Added LLaMA-2 support
Full LoRA support. To make model training more accessible, we release a set of model weights based on LoRA, which supports training on academic resources (e.g. 4x A6000s, or 8x 3090s, without the need of CPU offloading)
A more versatile design for training large multimodal models, including swapping different language models, vision encoders, and more coming soon
Support higher resolution input using CLIP-ViT-L-336px as the vision encoder for a more detailed visual understanding
Ablate and clean up some design choices to make the training simpler and smoother
Full DeepSpeed support
Improved model checkpoint saving during pretraining stage to save disk space
Improved WebUI interface
Improved support for inference with multiple-GPUs
Support inference with 4-bit and 8-bit quantization
Support interactive CLI inference

We train all models in this release using LLaVA-LCS-558K for pretraining and LLaVA-Instruct-80K for instruction tuning, to maintain an efficient and affordable training budget. The full training (including both pretraining and finetuning) can be completed within 6 hours on 8x 3090s.
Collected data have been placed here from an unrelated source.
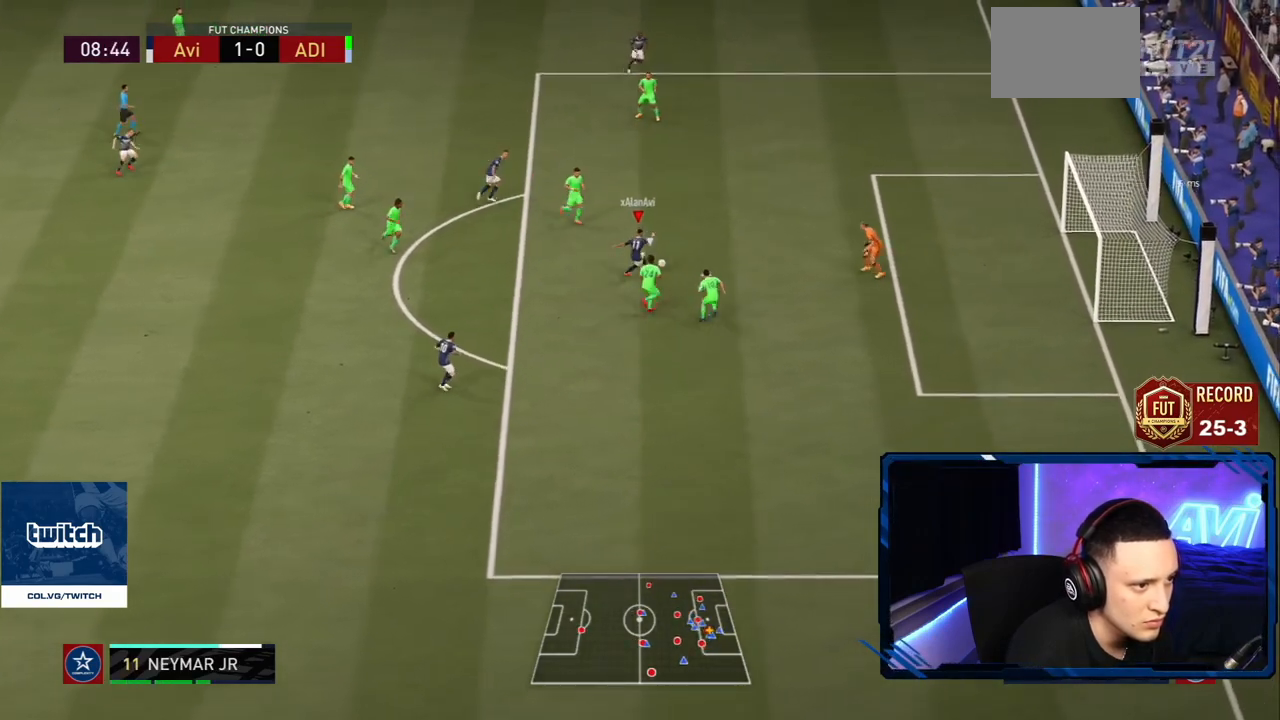
{"buttons": [], "left_stick": "up-right", "right_stick": "center", "events": [[367, "R2", "up"]]}
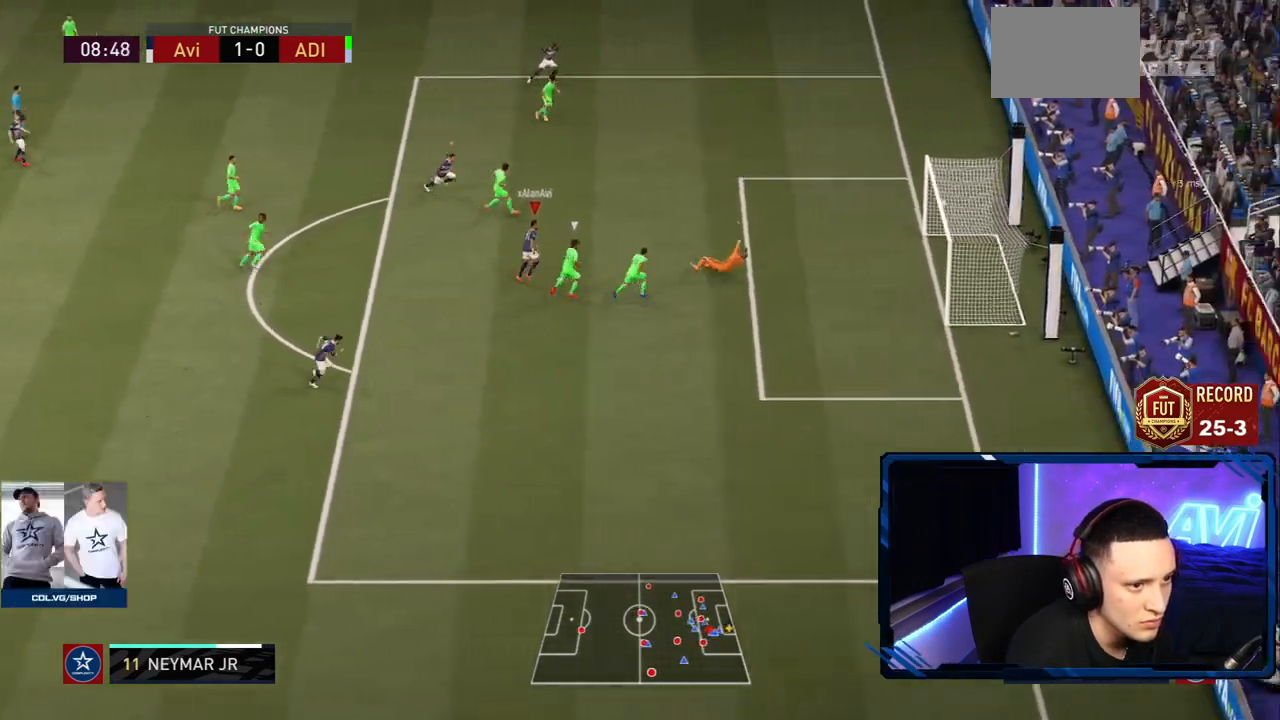
{"buttons": [], "left_stick": "up-right", "right_stick": "center"}
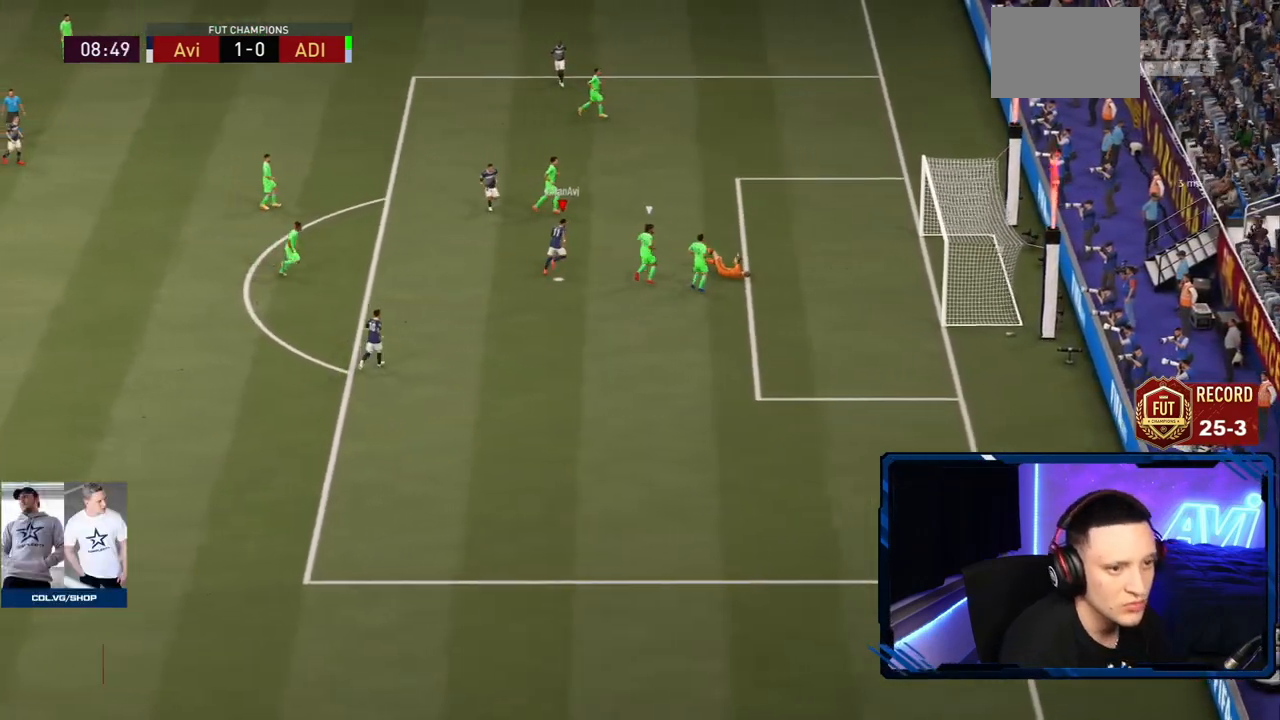
{"buttons": [], "left_stick": "up-right", "right_stick": "center", "events": [[367, "L1", "down"], [367, "R1", "down"], [467, "R1", "up"], [500, "L1", "up"]]}
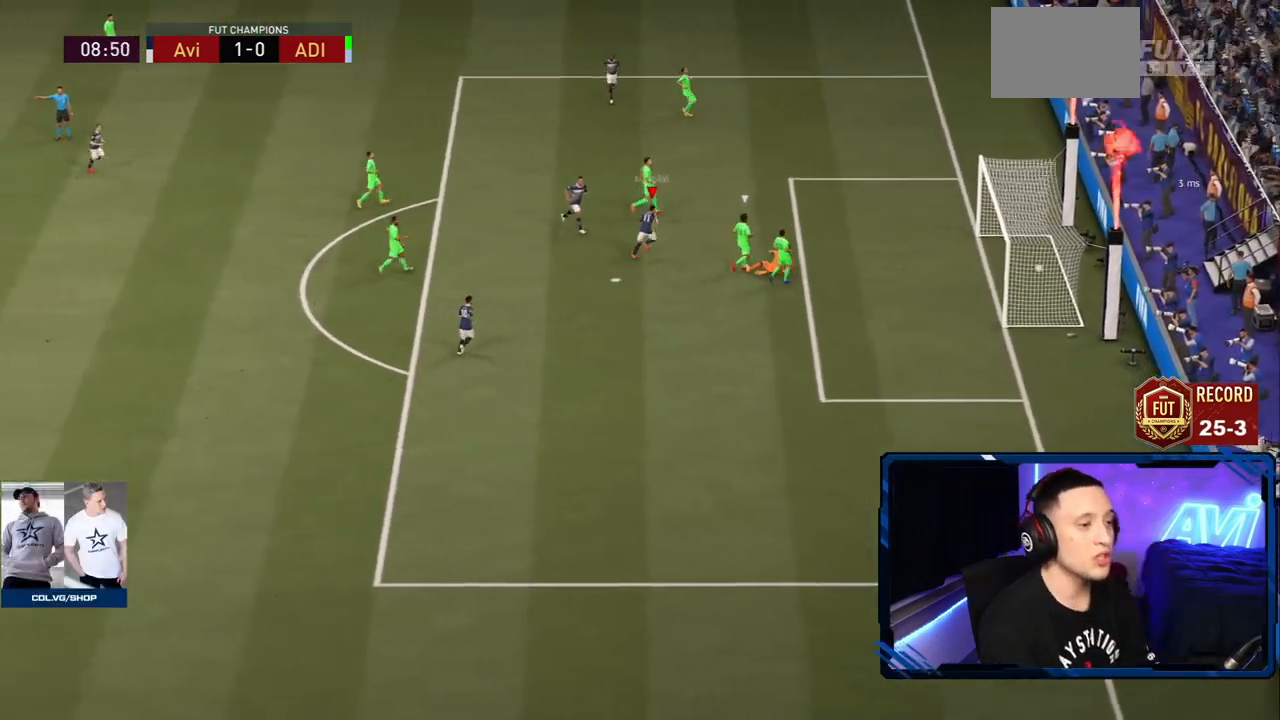
{"buttons": ["R1"], "left_stick": "center", "right_stick": "center", "events": [[34, "L1", "down"], [34, "R1", "down"], [167, "L1", "up"], [167, "R1", "up"], [184, "left_stick", "up"], [200, "L1", "down"], [434, "R1", "down"], [484, "left_stick", "center"], [501, "L1", "up"]]}
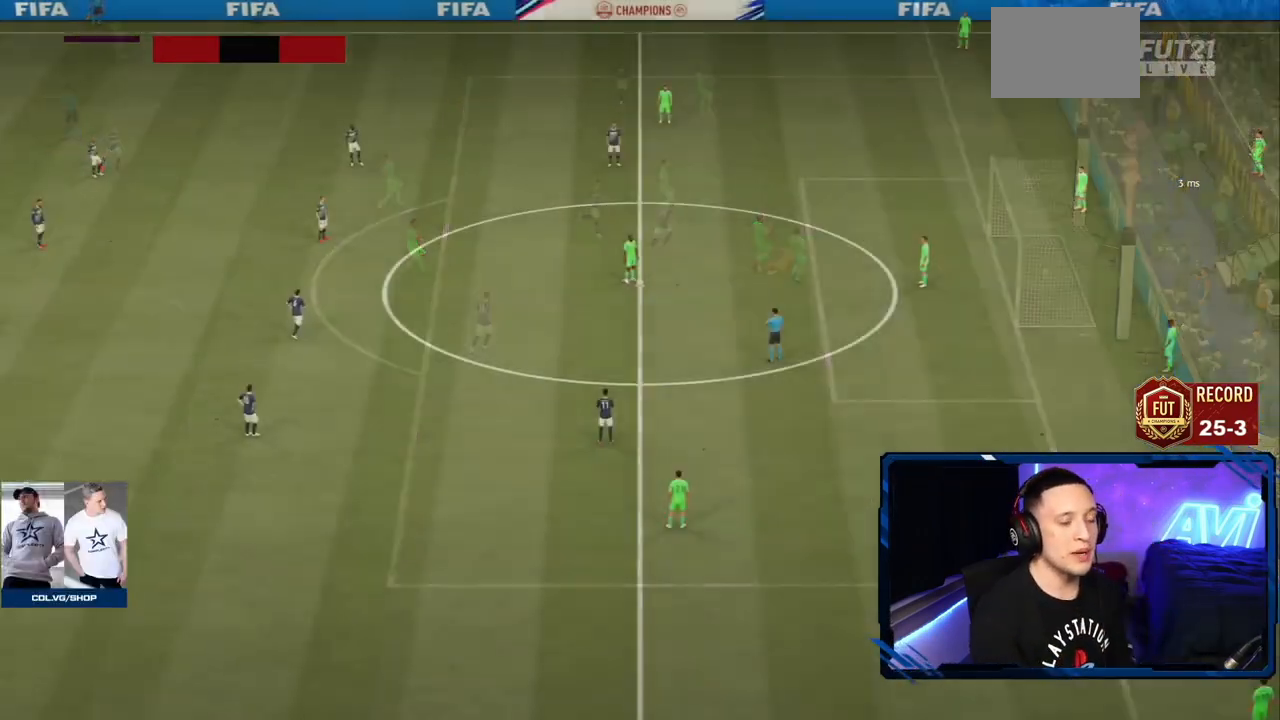
{"buttons": [], "left_stick": "center", "right_stick": "center", "events": [[33, "R1", "up"], [133, "R1", "down"], [200, "R1", "up"], [283, "R1", "down"], [383, "R1", "up"]]}
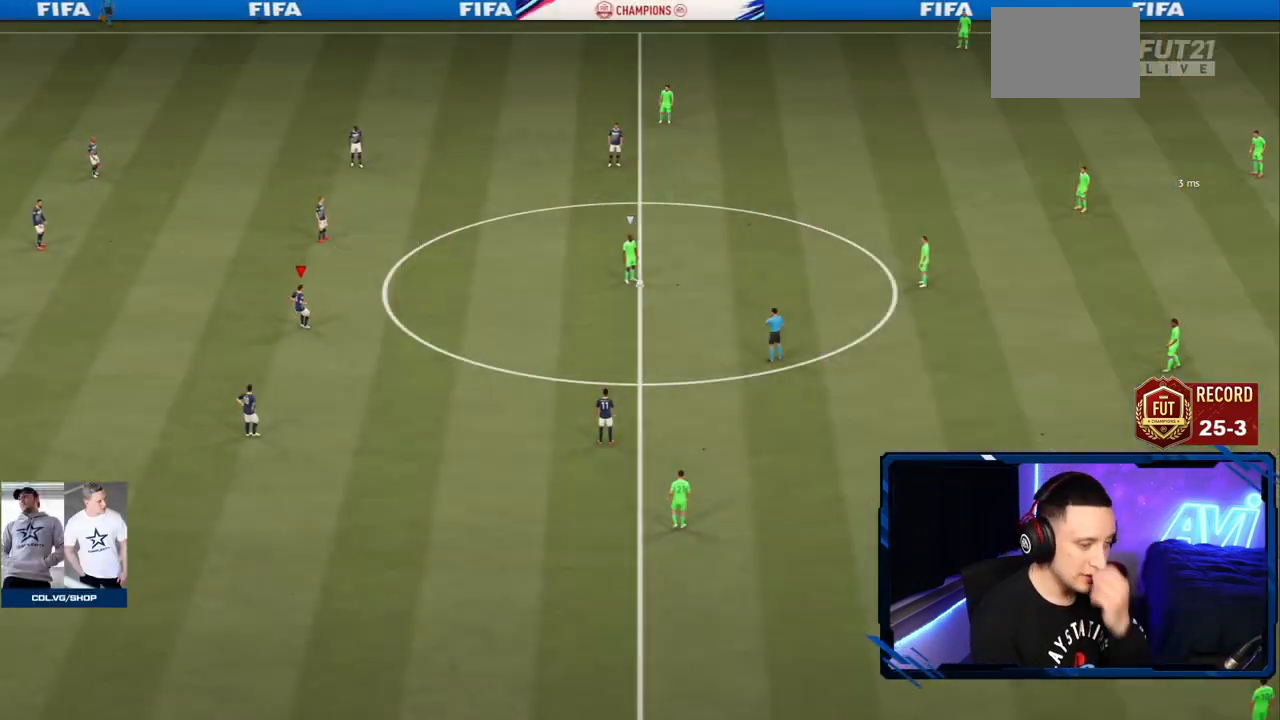
{"buttons": [], "left_stick": "center", "right_stick": "center", "events": [[184, "R1", "down"], [250, "R1", "up"], [334, "R1", "down"], [434, "R1", "up"]]}
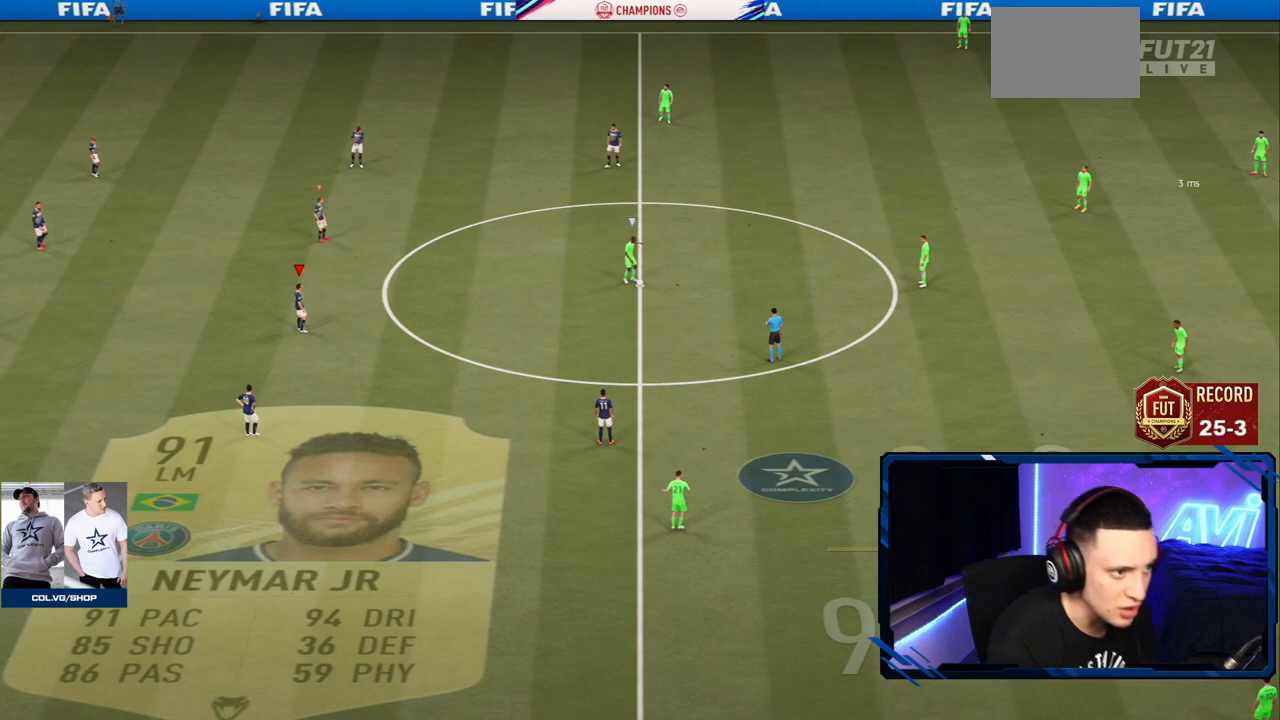
{"buttons": [], "left_stick": "down-left", "right_stick": "down-right", "events": [[433, "left_stick", "down-left"], [467, "right_stick", "down-right"]]}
We hope this release further benefits the community and makes large multimodal models more accessible.

Detailed Changes

Tokenization. We remove the dependency of the additional tokens (<IM_START>, <IM_END>, <IM_PATCH>), so that during the pretraining stage, the tokenizer does not change at all and we only update the linear projector weights.
Prompt.
- Pretraining. We simplified the pretraining prompts by removing additional instructions like Describe the image details, which we find to allow the zero-shot inference and can slightly improve the training speed.
- We keep the train/test prompt consistent, which we find to slightly improve the model's performance during the inference.